2018-2019 Catalog


Plagiarism (which comes from the Latin word, plagiare, to kidnap) is using the distinctive words or ideas of another as if they were your own. This includes all categories of expression: literary, artistic, scientific, mechanical, etc. All forms of plagiarism are violations of academic honesty.

In scholarship, another person’s distinctive words and/or ideas are regarded as his/her intellectual “property”. Respect for this “property” is as essential as respect for any property, and this respect is ensured when a student properly acknowledges the contributions of others to his/her work.

Awareness of debt to another person’s work is essential in avoiding plagiarism, but it is not enough. Students must also be careful scholars. Therefore, to avoid plagiarism, students should:

  1. Take accurate notes when reading. Quote accurately and paraphrase correctly. Carefully write down the author, book or periodical title, and page numbers of quotes and paraphrases.
  2. When using quotes or paraphrases in a paper, acknowledge specific sources by internal references or footnotes.
  3. Carefully cite author, title, publication data, and page numbers (where appropriate) of all sources consulted.

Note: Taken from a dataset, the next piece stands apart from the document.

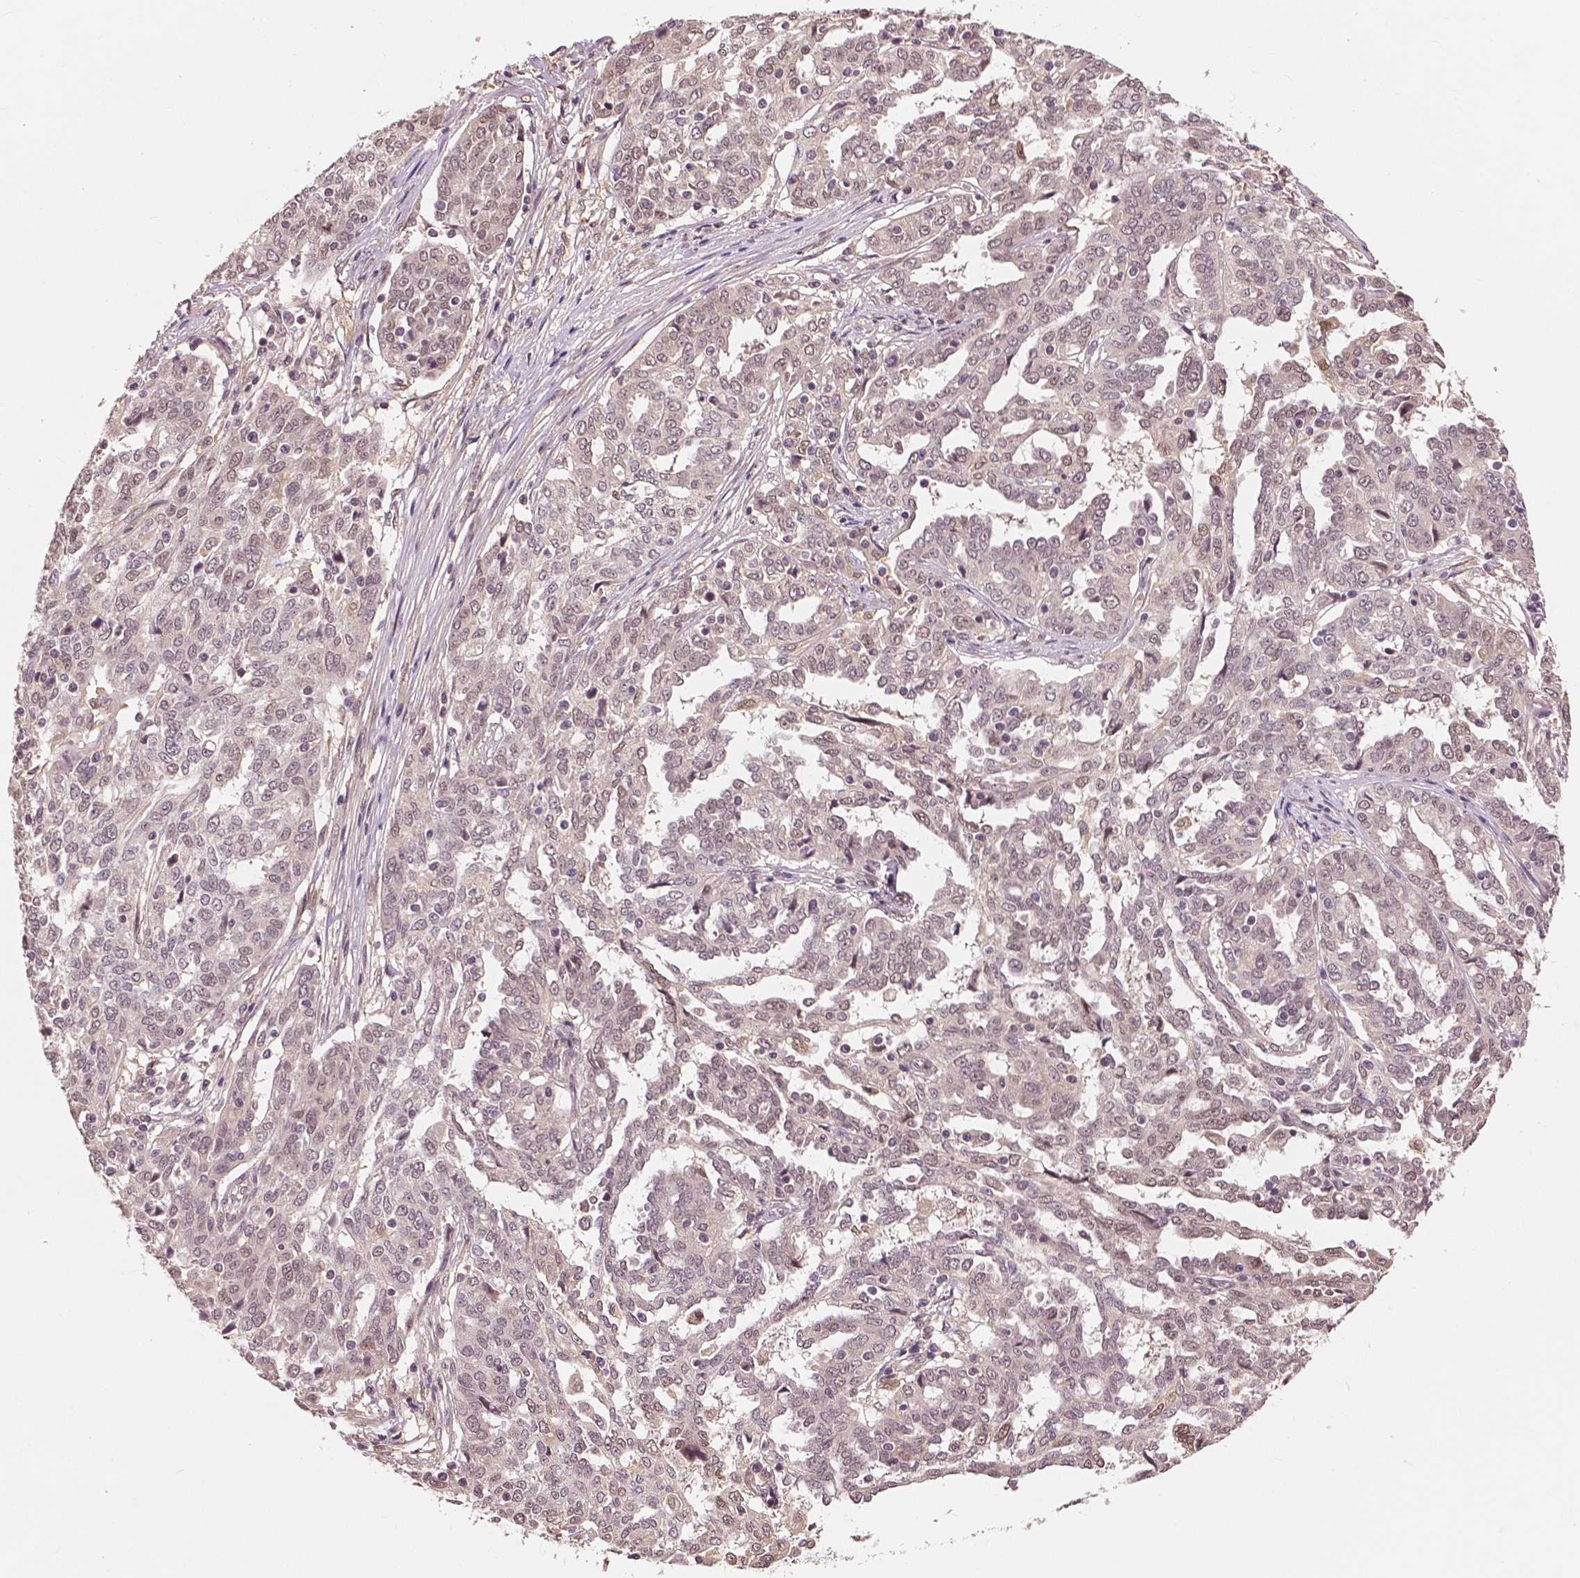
{"staining": {"intensity": "weak", "quantity": ">75%", "location": "cytoplasmic/membranous,nuclear"}, "tissue": "ovarian cancer", "cell_type": "Tumor cells", "image_type": "cancer", "snomed": [{"axis": "morphology", "description": "Cystadenocarcinoma, serous, NOS"}, {"axis": "topography", "description": "Ovary"}], "caption": "A histopathology image of ovarian cancer stained for a protein reveals weak cytoplasmic/membranous and nuclear brown staining in tumor cells. Using DAB (brown) and hematoxylin (blue) stains, captured at high magnification using brightfield microscopy.", "gene": "MAP1LC3B", "patient": {"sex": "female", "age": 67}}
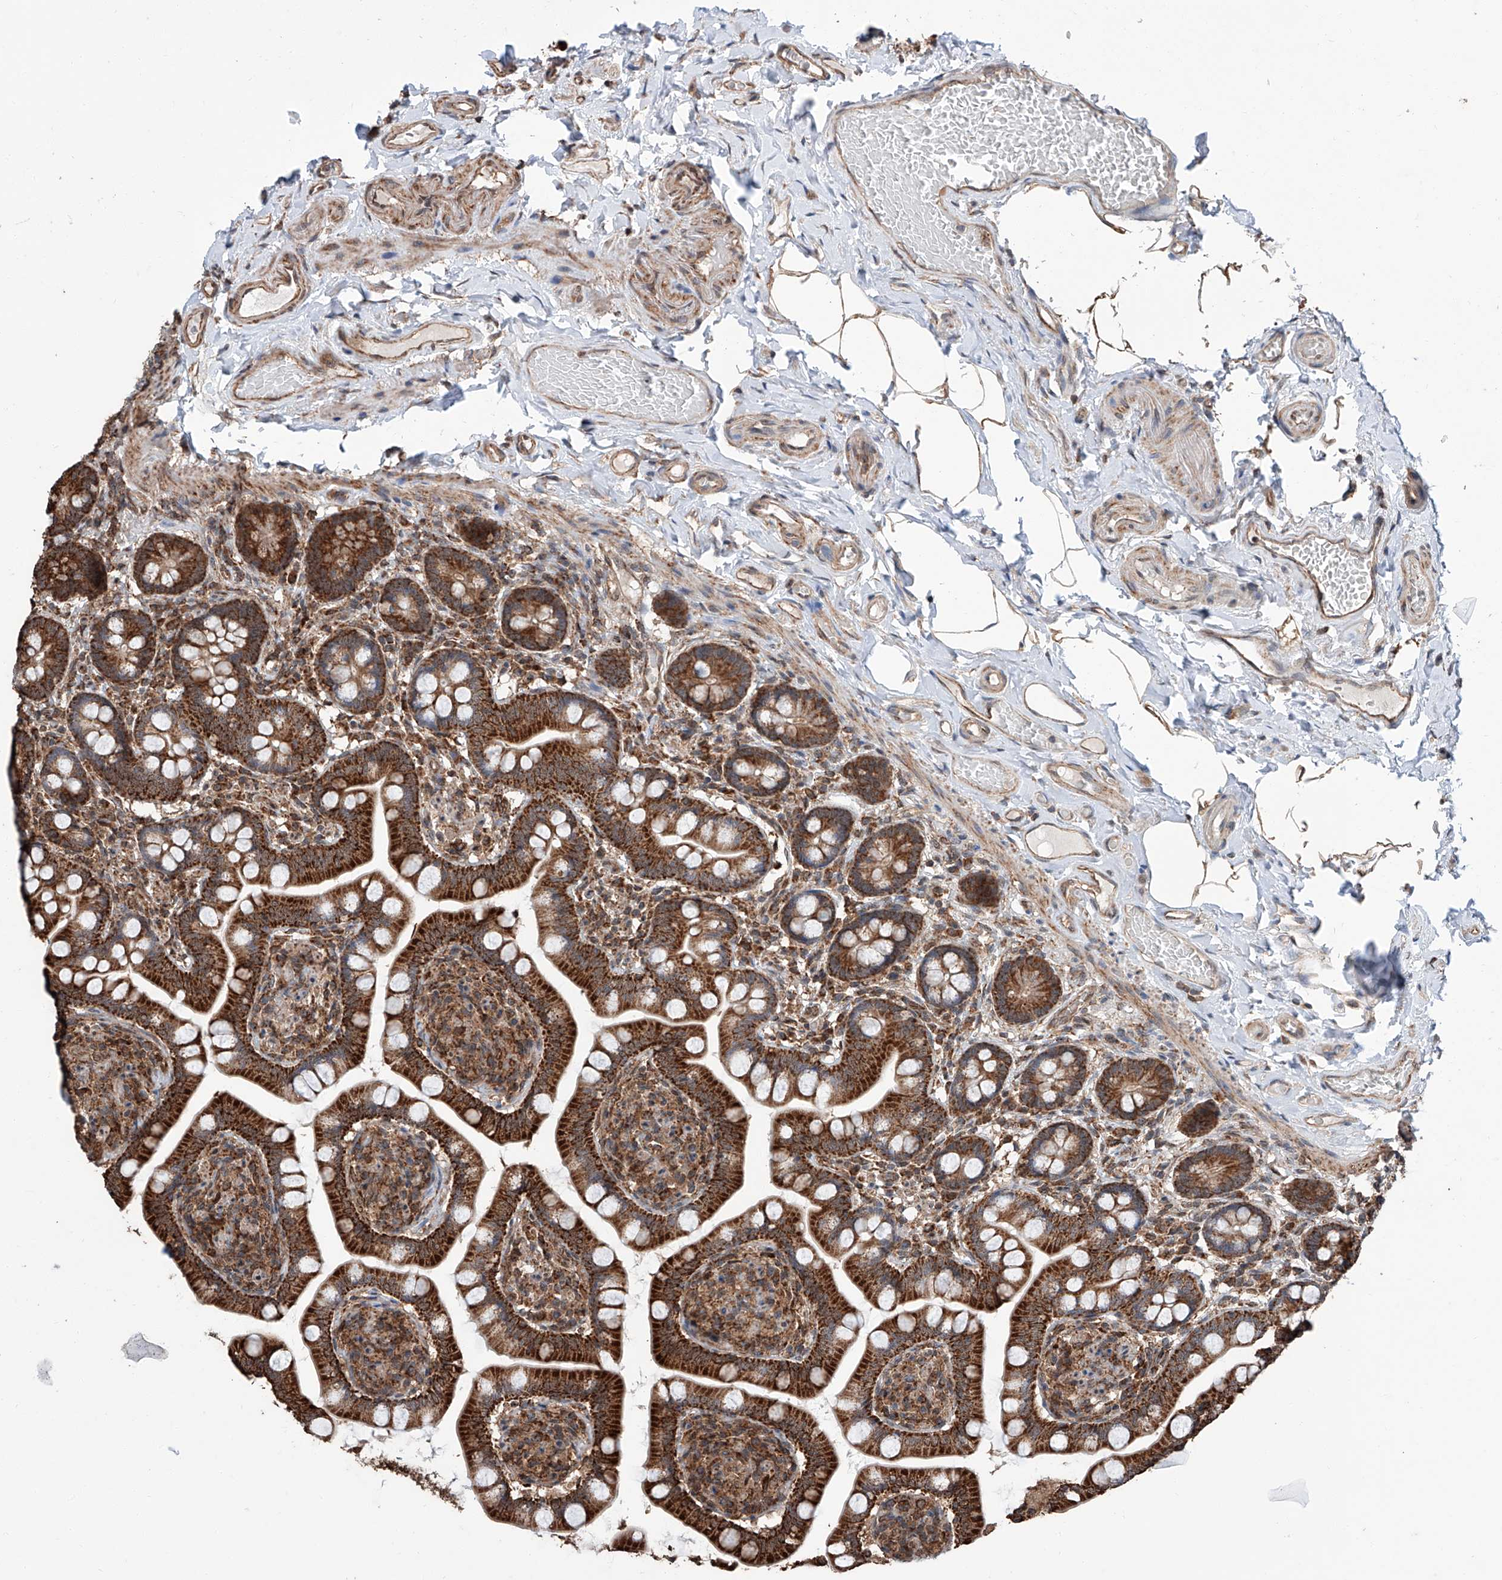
{"staining": {"intensity": "strong", "quantity": ">75%", "location": "cytoplasmic/membranous"}, "tissue": "small intestine", "cell_type": "Glandular cells", "image_type": "normal", "snomed": [{"axis": "morphology", "description": "Normal tissue, NOS"}, {"axis": "topography", "description": "Small intestine"}], "caption": "Small intestine stained for a protein displays strong cytoplasmic/membranous positivity in glandular cells. Using DAB (brown) and hematoxylin (blue) stains, captured at high magnification using brightfield microscopy.", "gene": "ZNF445", "patient": {"sex": "female", "age": 64}}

In all subjects, some facts and ideas are considered general knowledge and need not be cited. Instructors can answer questions about whether or not information falls into this category. Remember: when doubt exists, cite the source. Note: Careful scholarship applies to oral as well as written reports. In giving an oral report, students should also be aware of debts to sources. They should write down references in notes, acknowledge these references where appropriate throughout the report, and cite all sources upon request at the end of the presentation.